WHAT THE EXERCISE ASKS
Output the data word for word, dropping every image.

┌──

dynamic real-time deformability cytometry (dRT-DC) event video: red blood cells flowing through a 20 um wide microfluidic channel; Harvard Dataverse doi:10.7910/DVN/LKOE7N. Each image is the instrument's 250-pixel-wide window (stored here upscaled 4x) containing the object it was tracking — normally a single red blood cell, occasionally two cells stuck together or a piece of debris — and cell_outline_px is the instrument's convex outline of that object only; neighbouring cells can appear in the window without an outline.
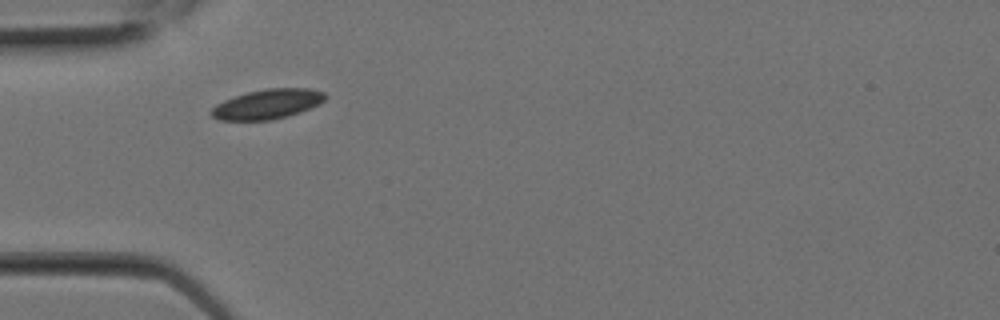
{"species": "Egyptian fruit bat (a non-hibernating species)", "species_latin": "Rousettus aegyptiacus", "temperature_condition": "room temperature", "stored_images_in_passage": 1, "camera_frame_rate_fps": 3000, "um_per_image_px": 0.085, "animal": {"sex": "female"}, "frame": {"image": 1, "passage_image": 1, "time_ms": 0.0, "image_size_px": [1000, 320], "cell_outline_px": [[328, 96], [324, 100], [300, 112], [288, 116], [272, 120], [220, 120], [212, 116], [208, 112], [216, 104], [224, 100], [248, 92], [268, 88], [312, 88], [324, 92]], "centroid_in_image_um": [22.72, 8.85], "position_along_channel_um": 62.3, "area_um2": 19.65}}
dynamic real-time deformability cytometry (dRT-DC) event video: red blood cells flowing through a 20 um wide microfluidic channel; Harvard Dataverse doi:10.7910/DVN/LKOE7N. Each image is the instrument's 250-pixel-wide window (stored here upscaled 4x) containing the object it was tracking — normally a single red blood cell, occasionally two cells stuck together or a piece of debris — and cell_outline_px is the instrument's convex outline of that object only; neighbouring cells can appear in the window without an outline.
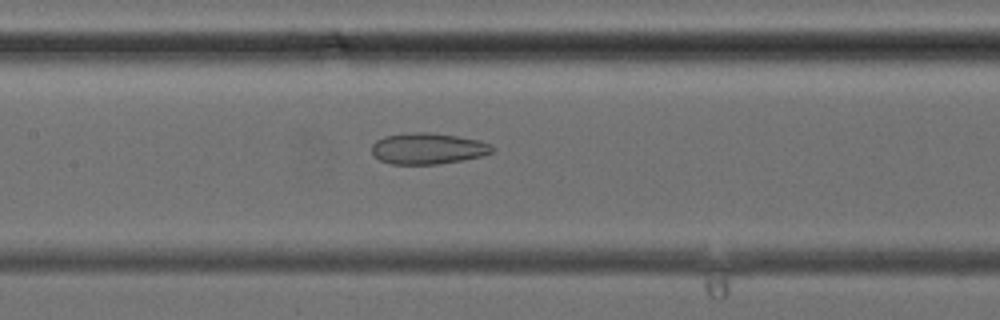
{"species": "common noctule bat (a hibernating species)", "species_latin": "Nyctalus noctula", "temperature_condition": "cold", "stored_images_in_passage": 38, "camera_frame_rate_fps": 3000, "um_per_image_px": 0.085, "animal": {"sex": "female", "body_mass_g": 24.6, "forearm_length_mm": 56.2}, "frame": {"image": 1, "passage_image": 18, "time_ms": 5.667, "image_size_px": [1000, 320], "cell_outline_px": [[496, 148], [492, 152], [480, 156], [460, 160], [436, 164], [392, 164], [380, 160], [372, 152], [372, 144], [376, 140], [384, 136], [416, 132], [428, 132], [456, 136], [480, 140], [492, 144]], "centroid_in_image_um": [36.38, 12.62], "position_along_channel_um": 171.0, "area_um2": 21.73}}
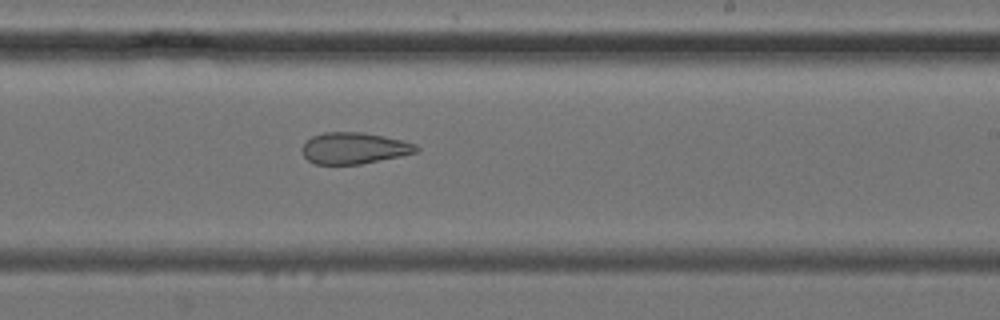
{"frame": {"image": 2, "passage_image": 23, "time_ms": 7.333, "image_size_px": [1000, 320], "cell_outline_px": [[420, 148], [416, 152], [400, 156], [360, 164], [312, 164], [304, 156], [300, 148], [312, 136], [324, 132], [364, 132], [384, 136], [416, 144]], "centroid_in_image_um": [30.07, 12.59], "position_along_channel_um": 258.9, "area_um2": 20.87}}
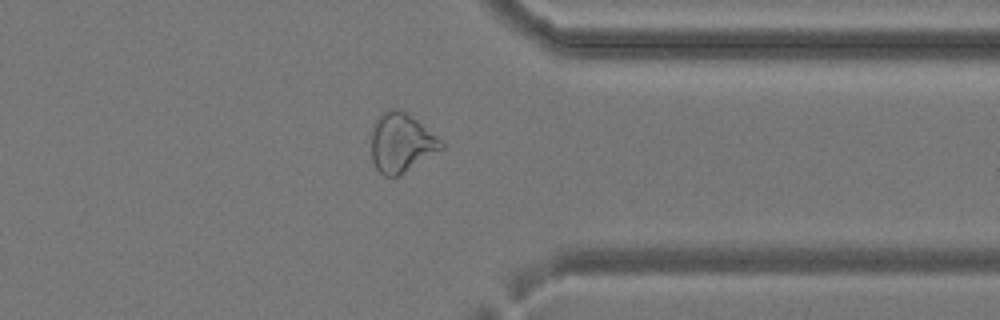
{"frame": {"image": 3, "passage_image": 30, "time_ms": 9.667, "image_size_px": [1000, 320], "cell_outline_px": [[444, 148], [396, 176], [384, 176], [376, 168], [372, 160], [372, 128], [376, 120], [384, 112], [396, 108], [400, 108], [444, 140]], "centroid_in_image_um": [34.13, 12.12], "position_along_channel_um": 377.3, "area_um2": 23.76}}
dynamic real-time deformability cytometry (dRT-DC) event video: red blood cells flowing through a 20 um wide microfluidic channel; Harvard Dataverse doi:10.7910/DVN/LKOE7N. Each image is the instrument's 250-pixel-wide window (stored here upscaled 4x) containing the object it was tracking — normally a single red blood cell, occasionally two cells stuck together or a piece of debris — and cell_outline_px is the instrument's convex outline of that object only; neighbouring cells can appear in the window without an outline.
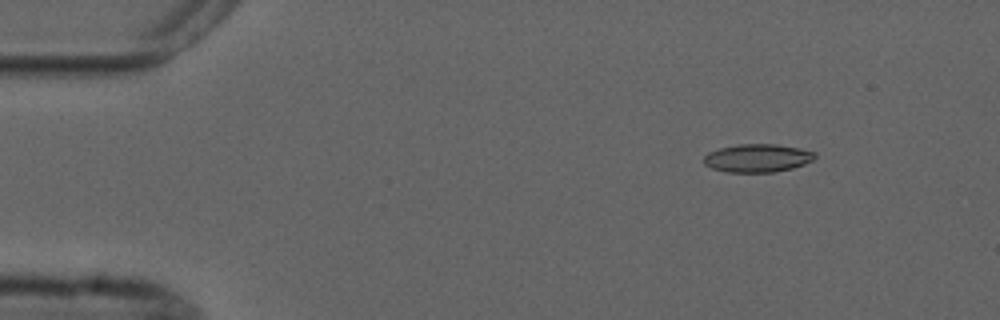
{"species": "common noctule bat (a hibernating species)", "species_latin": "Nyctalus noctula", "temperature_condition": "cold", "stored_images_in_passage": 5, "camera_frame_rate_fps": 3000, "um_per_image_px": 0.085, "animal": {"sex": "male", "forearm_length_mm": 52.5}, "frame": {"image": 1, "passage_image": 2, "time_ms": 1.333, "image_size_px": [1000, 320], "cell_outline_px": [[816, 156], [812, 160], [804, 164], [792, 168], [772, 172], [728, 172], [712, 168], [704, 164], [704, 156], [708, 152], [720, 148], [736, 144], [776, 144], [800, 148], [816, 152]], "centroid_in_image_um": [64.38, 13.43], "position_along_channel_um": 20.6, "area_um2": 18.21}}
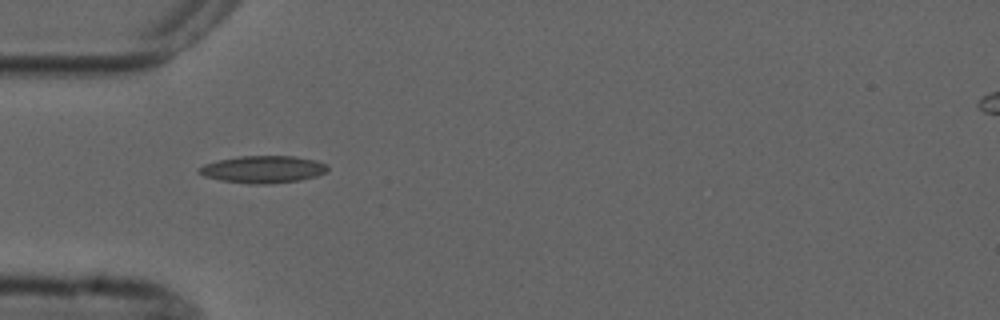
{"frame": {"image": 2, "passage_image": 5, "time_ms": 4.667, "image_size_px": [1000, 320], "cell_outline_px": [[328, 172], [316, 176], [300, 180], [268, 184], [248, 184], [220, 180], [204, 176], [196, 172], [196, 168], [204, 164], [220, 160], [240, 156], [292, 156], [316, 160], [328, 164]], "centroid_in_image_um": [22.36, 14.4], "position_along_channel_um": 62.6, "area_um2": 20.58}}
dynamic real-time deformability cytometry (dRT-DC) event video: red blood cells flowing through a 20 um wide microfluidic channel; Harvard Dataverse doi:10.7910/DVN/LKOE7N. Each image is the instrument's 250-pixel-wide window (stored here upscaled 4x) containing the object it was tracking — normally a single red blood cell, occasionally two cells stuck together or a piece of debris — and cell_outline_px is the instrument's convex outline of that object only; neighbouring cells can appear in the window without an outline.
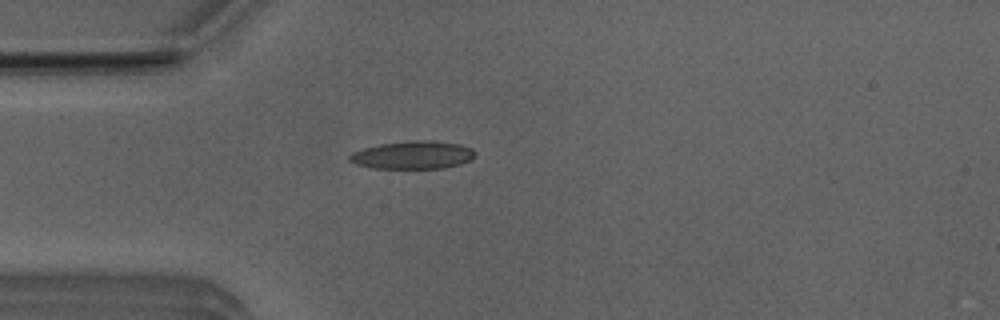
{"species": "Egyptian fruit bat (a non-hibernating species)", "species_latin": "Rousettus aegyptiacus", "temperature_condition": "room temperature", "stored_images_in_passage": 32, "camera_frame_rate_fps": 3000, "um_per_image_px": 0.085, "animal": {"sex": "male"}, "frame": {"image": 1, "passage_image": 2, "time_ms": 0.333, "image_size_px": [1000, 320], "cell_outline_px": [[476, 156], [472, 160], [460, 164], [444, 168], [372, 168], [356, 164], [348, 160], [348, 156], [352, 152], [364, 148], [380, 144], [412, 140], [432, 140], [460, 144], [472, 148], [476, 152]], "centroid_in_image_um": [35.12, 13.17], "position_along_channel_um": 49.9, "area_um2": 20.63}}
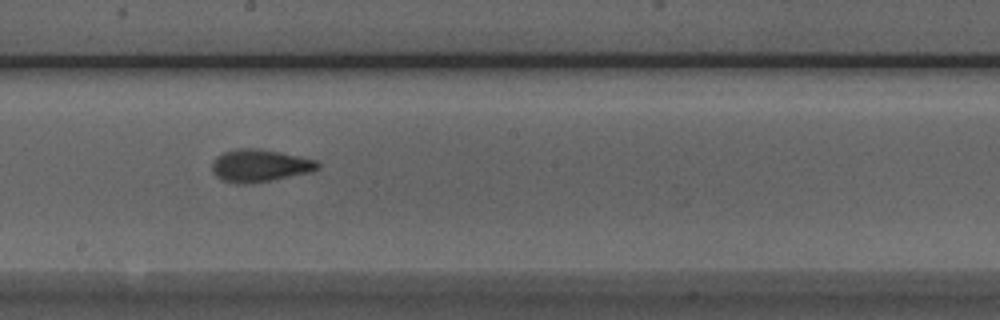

└──

RESPONSE BELOW
dynamic real-time deformability cytometry (dRT-DC) event video: red blood cells flowing through a 20 um wide microfluidic channel; Harvard Dataverse doi:10.7910/DVN/LKOE7N. Each image is the instrument's 250-pixel-wide window (stored here upscaled 4x) containing the object it was tracking — normally a single red blood cell, occasionally two cells stuck together or a piece of debris — and cell_outline_px is the instrument's convex outline of that object only; neighbouring cells can appear in the window without an outline.
{"species": "Egyptian fruit bat (a non-hibernating species)", "species_latin": "Rousettus aegyptiacus", "temperature_condition": "room temperature", "stored_images_in_passage": 1, "camera_frame_rate_fps": 3000, "um_per_image_px": 0.085, "animal": {"sex": "female"}, "frame": {"image": 1, "passage_image": 1, "time_ms": 0.0, "image_size_px": [1000, 320], "cell_outline_px": [[328, 96], [324, 100], [300, 112], [288, 116], [272, 120], [220, 120], [212, 116], [208, 112], [216, 104], [224, 100], [248, 92], [268, 88], [312, 88], [324, 92]], "centroid_in_image_um": [22.72, 8.85], "position_along_channel_um": 62.3, "area_um2": 19.65}}
dynamic real-time deformability cytometry (dRT-DC) event video: red blood cells flowing through a 20 um wide microfluidic channel; Harvard Dataverse doi:10.7910/DVN/LKOE7N. Each image is the instrument's 250-pixel-wide window (stored here upscaled 4x) containing the object it was tracking — normally a single red blood cell, occasionally two cells stuck together or a piece of debris — and cell_outline_px is the instrument's convex outline of that object only; neighbouring cells can appear in the window without an outline.
{"species": "common noctule bat (a hibernating species)", "species_latin": "Nyctalus noctula", "temperature_condition": "cold", "stored_images_in_passage": 38, "camera_frame_rate_fps": 3000, "um_per_image_px": 0.085, "animal": {"sex": "female", "body_mass_g": 24.6, "forearm_length_mm": 56.2}, "frame": {"image": 1, "passage_image": 18, "time_ms": 5.667, "image_size_px": [1000, 320], "cell_outline_px": [[496, 148], [492, 152], [480, 156], [460, 160], [436, 164], [392, 164], [380, 160], [372, 152], [372, 144], [376, 140], [384, 136], [416, 132], [428, 132], [456, 136], [480, 140], [492, 144]], "centroid_in_image_um": [36.38, 12.62], "position_along_channel_um": 171.0, "area_um2": 21.73}}
{"frame": {"image": 2, "passage_image": 23, "time_ms": 7.333, "image_size_px": [1000, 320], "cell_outline_px": [[420, 148], [416, 152], [400, 156], [360, 164], [312, 164], [304, 156], [300, 148], [312, 136], [324, 132], [364, 132], [384, 136], [416, 144]], "centroid_in_image_um": [30.07, 12.59], "position_along_channel_um": 258.9, "area_um2": 20.87}}
{"frame": {"image": 3, "passage_image": 30, "time_ms": 9.667, "image_size_px": [1000, 320], "cell_outline_px": [[444, 148], [396, 176], [384, 176], [376, 168], [372, 160], [372, 128], [376, 120], [384, 112], [396, 108], [400, 108], [444, 140]], "centroid_in_image_um": [34.13, 12.12], "position_along_channel_um": 377.3, "area_um2": 23.76}}
dynamic real-time deformability cytometry (dRT-DC) event video: red blood cells flowing through a 20 um wide microfluidic channel; Harvard Dataverse doi:10.7910/DVN/LKOE7N. Each image is the instrument's 250-pixel-wide window (stored here upscaled 4x) containing the object it was tracking — normally a single red blood cell, occasionally two cells stuck together or a piece of debris — and cell_outline_px is the instrument's convex outline of that object only; neighbouring cells can appear in the window without an outline.
{"species": "common noctule bat (a hibernating species)", "species_latin": "Nyctalus noctula", "temperature_condition": "cold", "stored_images_in_passage": 5, "camera_frame_rate_fps": 3000, "um_per_image_px": 0.085, "animal": {"sex": "male", "forearm_length_mm": 52.5}, "frame": {"image": 1, "passage_image": 2, "time_ms": 1.333, "image_size_px": [1000, 320], "cell_outline_px": [[816, 156], [812, 160], [804, 164], [792, 168], [772, 172], [728, 172], [712, 168], [704, 164], [704, 156], [708, 152], [720, 148], [736, 144], [776, 144], [800, 148], [816, 152]], "centroid_in_image_um": [64.38, 13.43], "position_along_channel_um": 20.6, "area_um2": 18.21}}
{"frame": {"image": 2, "passage_image": 5, "time_ms": 4.667, "image_size_px": [1000, 320], "cell_outline_px": [[328, 172], [316, 176], [300, 180], [268, 184], [248, 184], [220, 180], [204, 176], [196, 172], [196, 168], [204, 164], [220, 160], [240, 156], [292, 156], [316, 160], [328, 164]], "centroid_in_image_um": [22.36, 14.4], "position_along_channel_um": 62.6, "area_um2": 20.58}}
dynamic real-time deformability cytometry (dRT-DC) event video: red blood cells flowing through a 20 um wide microfluidic channel; Harvard Dataverse doi:10.7910/DVN/LKOE7N. Each image is the instrument's 250-pixel-wide window (stored here upscaled 4x) containing the object it was tracking — normally a single red blood cell, occasionally two cells stuck together or a piece of debris — and cell_outline_px is the instrument's convex outline of that object only; neighbouring cells can appear in the window without an outline.
{"species": "Egyptian fruit bat (a non-hibernating species)", "species_latin": "Rousettus aegyptiacus", "temperature_condition": "room temperature", "stored_images_in_passage": 32, "camera_frame_rate_fps": 3000, "um_per_image_px": 0.085, "animal": {"sex": "male"}, "frame": {"image": 1, "passage_image": 2, "time_ms": 0.333, "image_size_px": [1000, 320], "cell_outline_px": [[476, 156], [472, 160], [460, 164], [444, 168], [372, 168], [356, 164], [348, 160], [348, 156], [352, 152], [364, 148], [380, 144], [412, 140], [432, 140], [460, 144], [472, 148], [476, 152]], "centroid_in_image_um": [35.12, 13.17], "position_along_channel_um": 49.9, "area_um2": 20.63}}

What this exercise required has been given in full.